The editor of the Washington Post said that Erdogan who failed in the local elections has now refused to make concessions on Russian missiles or Syrian Kurds. Trump's administration will have no choice but to treat him as a rival. The editor wonders how Erdogan will react to the people's rebuke to him,

The editor of the Washington Post talks about the results of local elections in Turkey, which he sees as a referendum on Erdogan's increasing authoritarian leadership.

The editor notes that Erdogan used all his cheap tools that would have led the country to explosion in an attempt to rally his base with allegations that Turkey's existence as a state was at stake. He even ran videos of the recent massacre committed against the Muslim prayers in New Zealand, and fortunately, the result was a decisive rejection by the voters in Turkey.

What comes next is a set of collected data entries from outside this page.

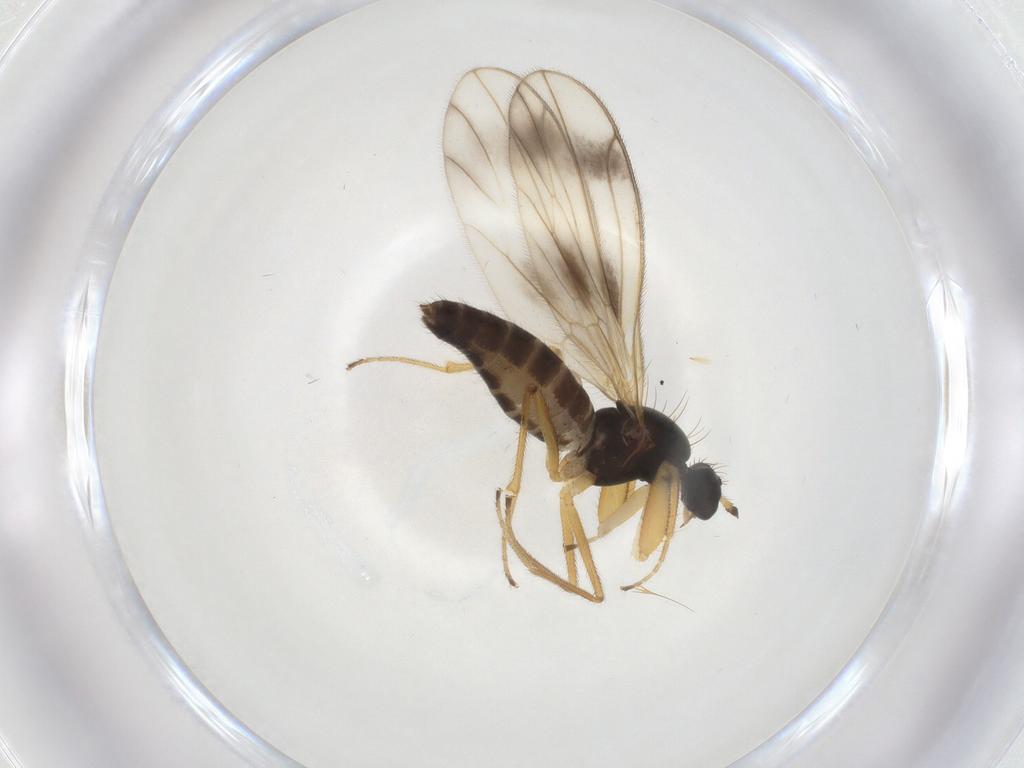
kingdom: Animalia
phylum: Arthropoda
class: Insecta
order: Diptera
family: Cecidomyiidae
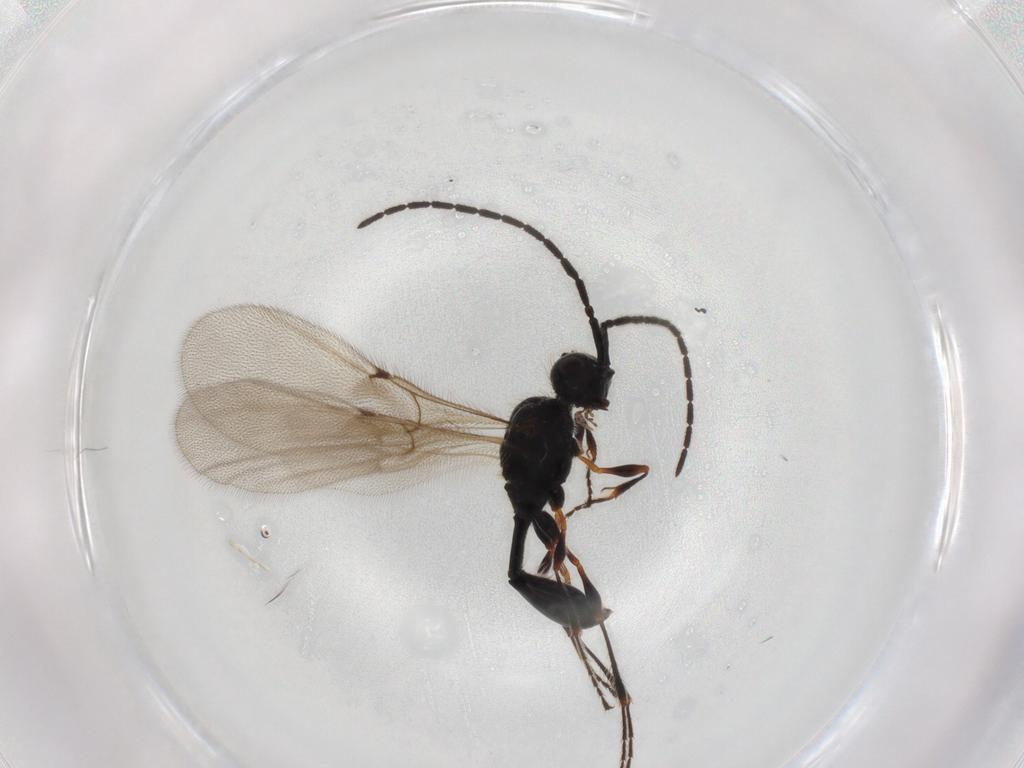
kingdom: Animalia
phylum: Arthropoda
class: Insecta
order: Hymenoptera
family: Diapriidae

According to the outcomes revealed on Monday, Erdogan's party has lost the post of mayor of the two most important cities in Turkey, Ankara and Istanbul, for the first time since a quarter century.

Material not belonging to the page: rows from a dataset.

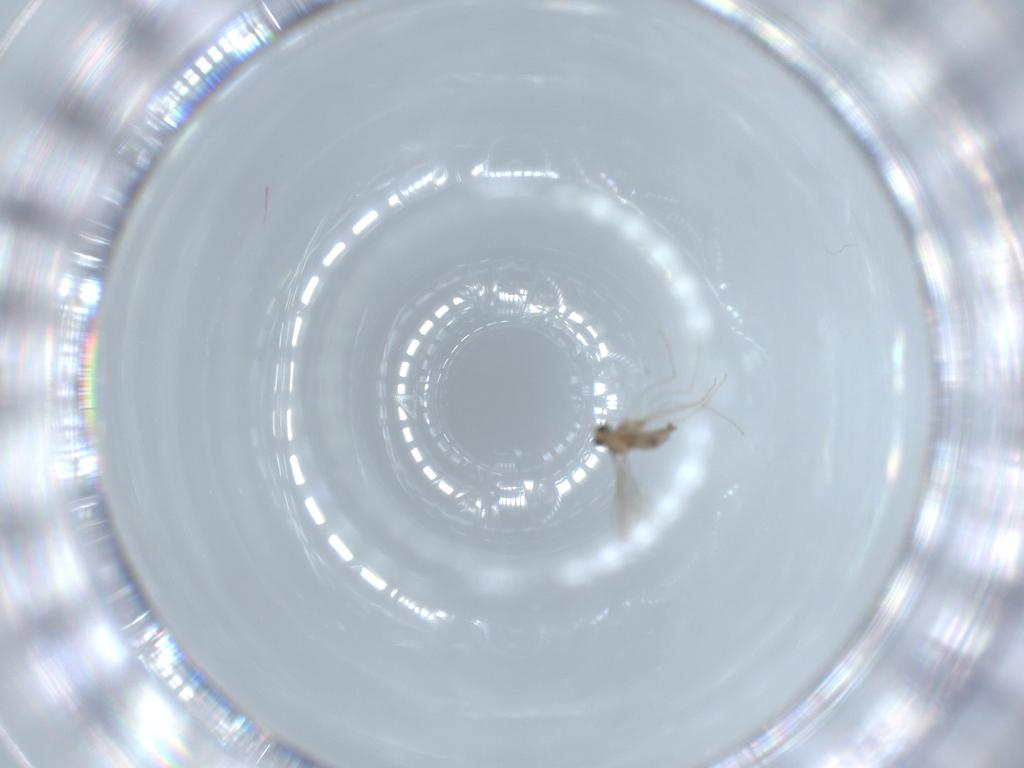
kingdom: Animalia
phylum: Arthropoda
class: Insecta
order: Diptera
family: Cecidomyiidae
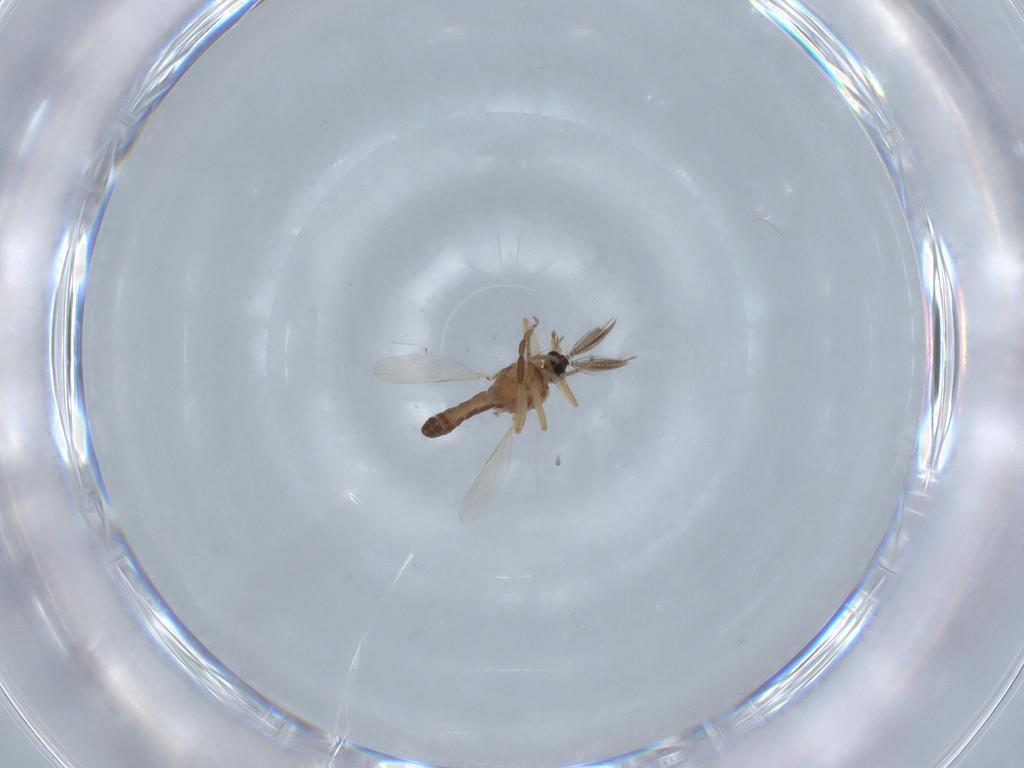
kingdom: Animalia
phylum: Arthropoda
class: Insecta
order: Diptera
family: Ceratopogonidae
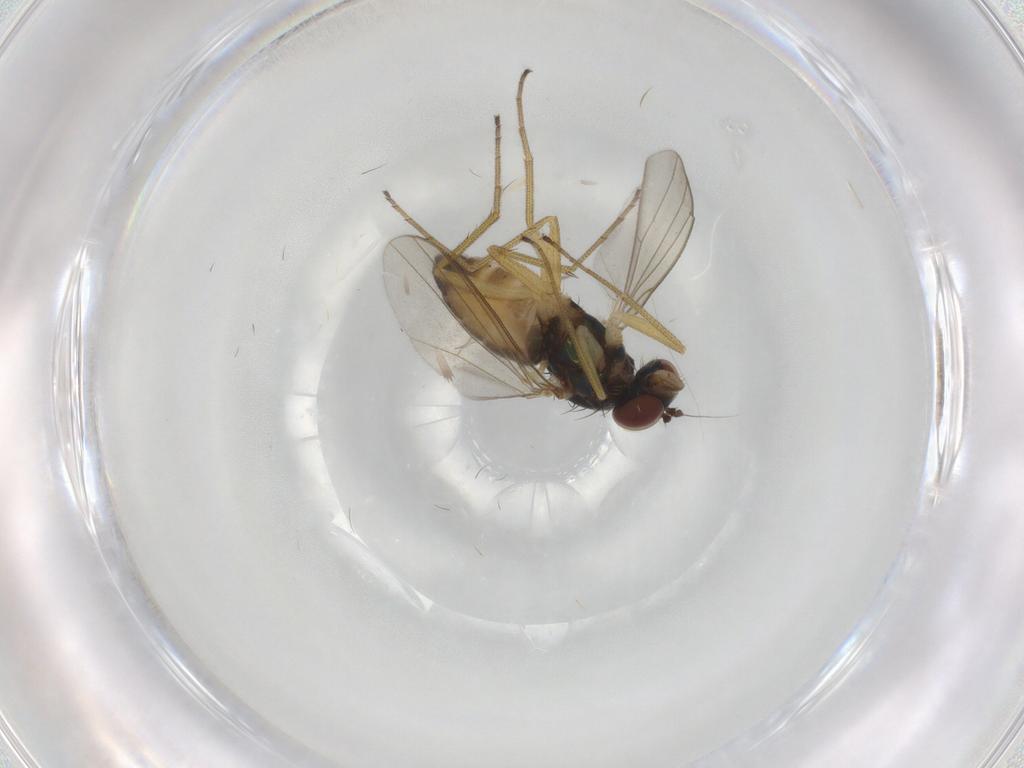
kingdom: Animalia
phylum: Arthropoda
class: Insecta
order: Diptera
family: Dolichopodidae
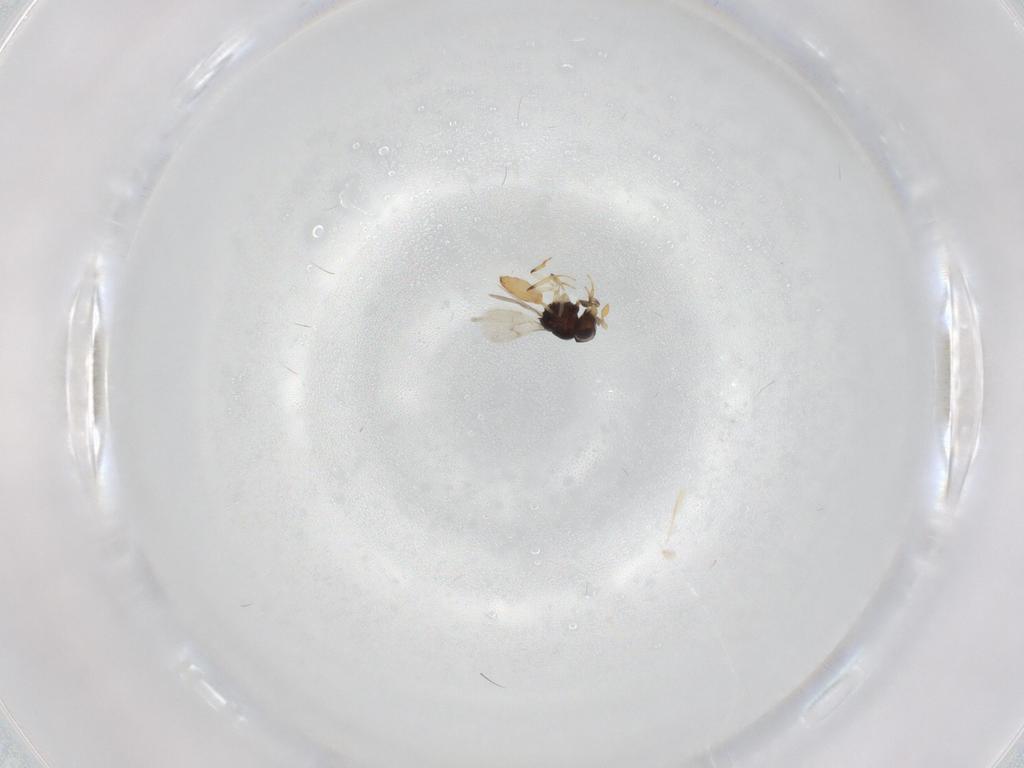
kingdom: Animalia
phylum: Arthropoda
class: Insecta
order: Hymenoptera
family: Scelionidae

The editor of the newspaper notes that although Erdogan has a majority in the Turkish parliament, but the defeat of his hand-picked candidates in the major cities driven by a huge turnout of voters sent an unequivocal message that the Turks are tired of his authoritarian style.

The editor wonders: "What is the reaction of Erdogan who has experienced a bitter defeat which became increasingly fanatical in 15 years of power?"

The editor says: "Not only the internal politics are at stake, but Trump's administration quietly awaits the end of the elections' season in the hope that Erdogan will be more open to conflict resolution, the most important is Turkey's imminent acquisition of an advanced missile system from Russia, as it could be subjected to tough sanctions, including the cancellation of a deal to buy US F-35 warplanes. There is also an unresolved dispute over Syria, where Erdogan threatens to attack the Kurdish forces allied to Washington."

After being defeated in the parliamentary elections in 2015, Erdogan launched a military campaign against the Kurds in southeastern Turkey. If he now refuses to make concessions on Russian missiles or Syrian Kurds, the Trump's administration will have no choice but to treat him as an opponent, and this may increase the damage to the Turkish economy which began to decline after the President Trump imposed tariffs and other sanctions last year in response to Turkey's imprisonment of a US priest.

"As in domestic affairs, it is in Erdogan's interest to respond pragmatically, and the Trump's administration must provide him with incentives to do so," the editor said.